Generating csv messages and writing to vora disk engine

com.sap.demo.vora.ingestion.csv_ingestion_example2_series

Generating csv messages and writing to vora timeseries engine.

com.sap.demo.vora.ingestion.csv_ingestion_example3_disk

Generating csv messages and writing to vora disk engine using an avro schema with additional metadata to customize the table.

com.sap.demo.vora.ingestion.json_ingestion_example2_disk

Generating JSON messages and writing to vora disk engine.

com.sap.demo.vora.ingestion.rec_ingestion_example2_disk

Generating record messages and writing to vora disk engine.

Configuration Parameters

Parameter

Type

Description

connectionType

string

The connection to SAP Vora can be configured directly using dsn or indirectly using connection.

Default: "dsn"

dsn

string

A valid data source name in the format v2://host:port/?binary=true. Make sure that you add /?binary=true to the end, because only binary transfer is available for the SAP Vora Transaction Coordinator.

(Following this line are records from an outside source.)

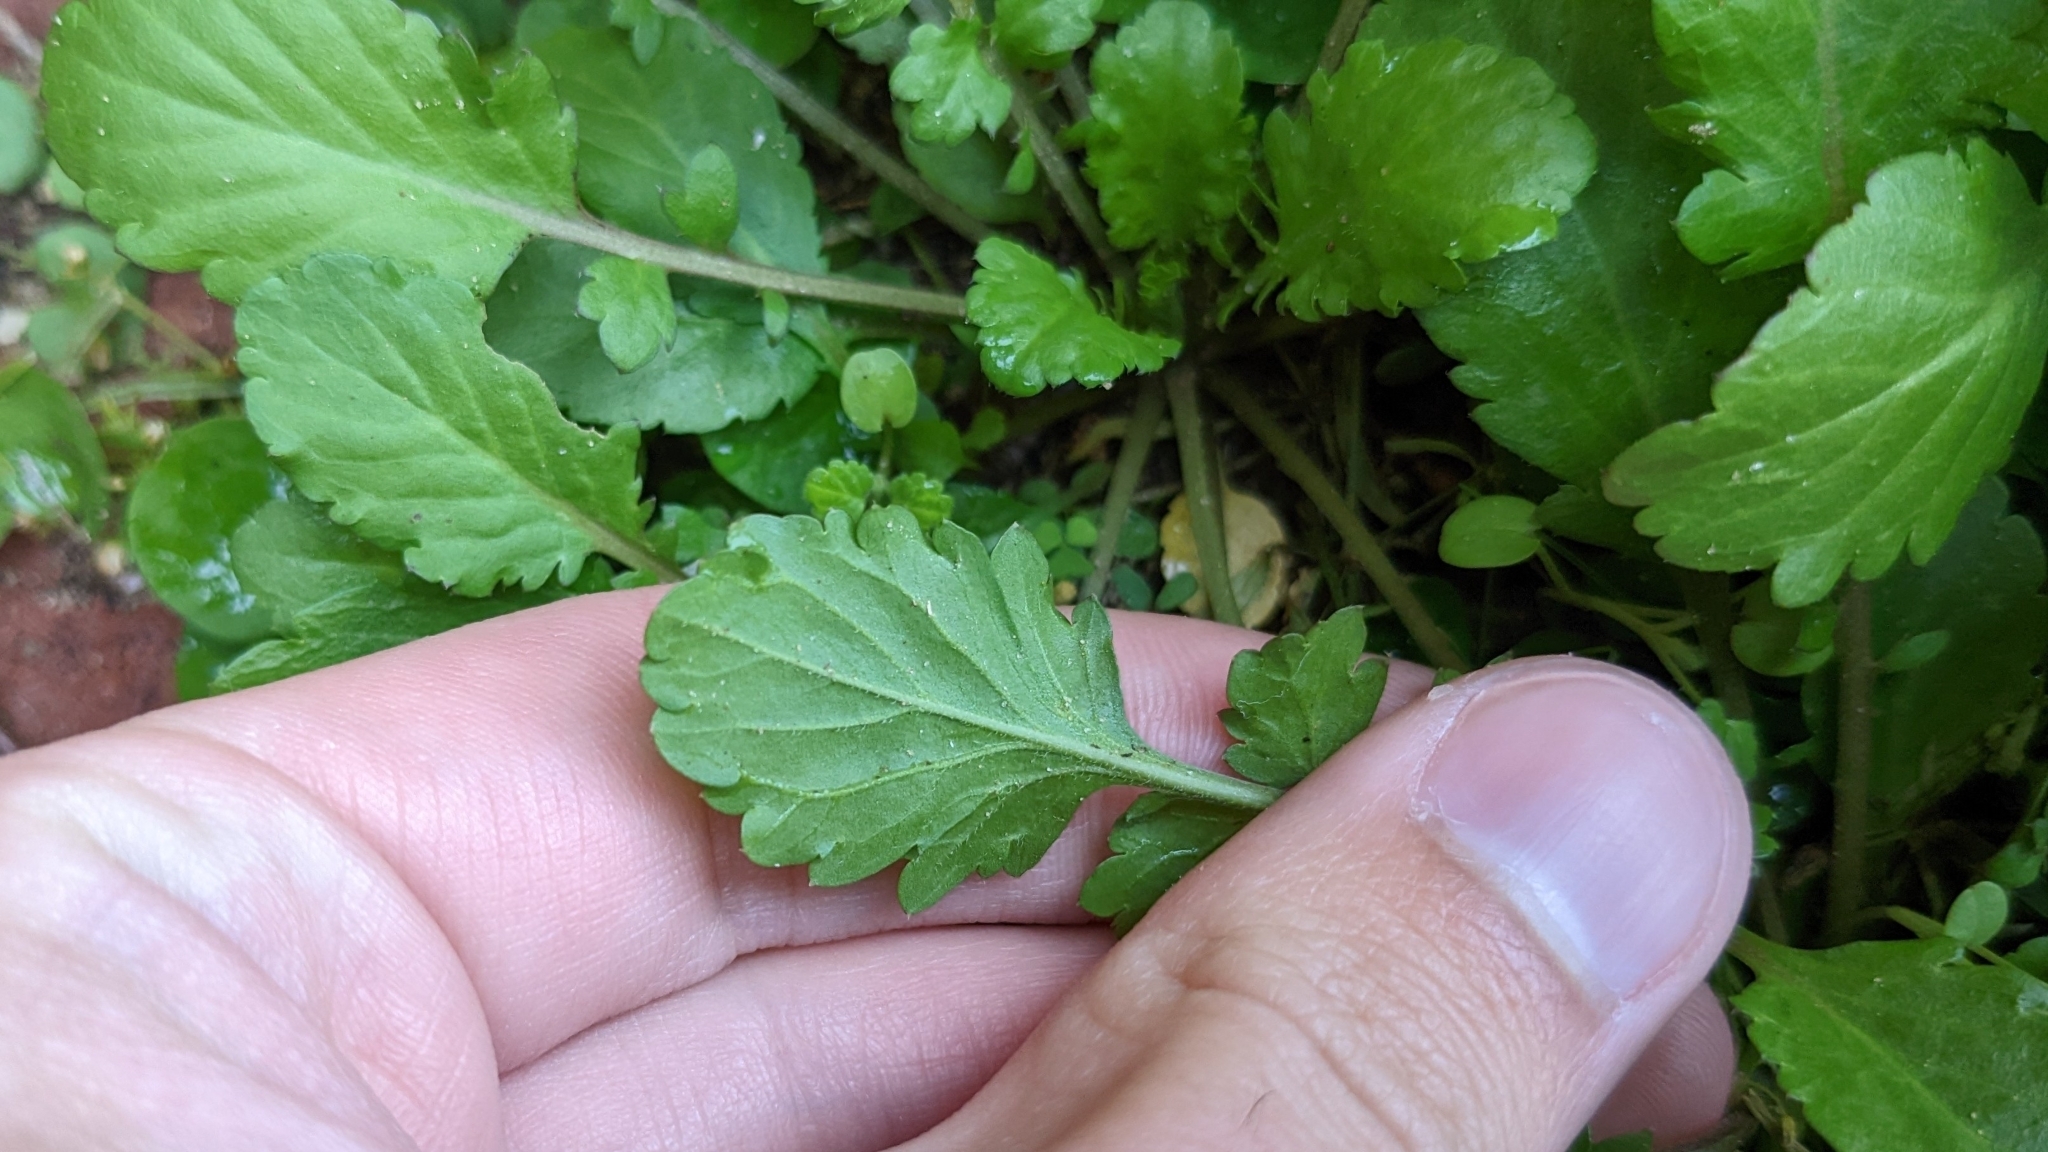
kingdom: Plantae
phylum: Tracheophyta
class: Magnoliopsida
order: Asterales
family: Asteraceae
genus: Packera
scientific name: Packera glabella
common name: Butterweed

Default: "v2://localhost:2204/?binary=true"

user

string

The user name if the connection is configured using dsn.

Default: ""

password

string

The password if the connection is configured using dsn.

Default: ""

connection

object

A valid connection configuration provided by ConnectionManager.

aggregation

bool

Enables the automatic aggregation of records to trigger a series of bulk inserts independently of the number of records contained in each Avro message.

Default: false

aggregateMaxBytes

int

Limits the maximal size of the aggregated records in bytes under the auto-aggregation mode. Until the aggregated records reach this limit, the records are aggregated.

Default: 4194304

aggregateMaxRecs

int

Limits the maximal number of the aggregated records under the auto-aggregation mode. Until the aggregated records reach this limit, the records are aggregated.

Default: 1000

aggregateMaxTime

int

Limits the maximal time in milliseconds to wait until flushing the aggregated records that have not reached the size constraints.

Default: 2000

databaseSchema

string

The database schema name.

Default: "TPCH"

engineType

string

The engine type ("DISK" or "SERIES").

Default: "DISK"

partitionKeyRegex

string

A regular expression to match some Avro field names to identify the partition key.

Default: ""

partitionCriterion

string

A partition function.

Default: false

tableType

string

The table type ("STREAMING").

Default: "STREAMING"

ingestionMode

string

The ingestion mode INSERT or UPSERT

Default: "INSERT"

primaryKeyRegex

string

A regular expression to match some record field names to identify the primary keys. The primary keys may be specified in the avro schema and this parameter is only useful when the primary keys are not specified in the avro schema.

Default: ""

Input

Input

Type

Description

in

message

Accepts record messages to be processed.

Output

Output

Type

Description

out

message

Messages with the header properties that indicate the commit progress. If the input message does not contain a commit token (i.e., message header message.commit.token), no output will be generated.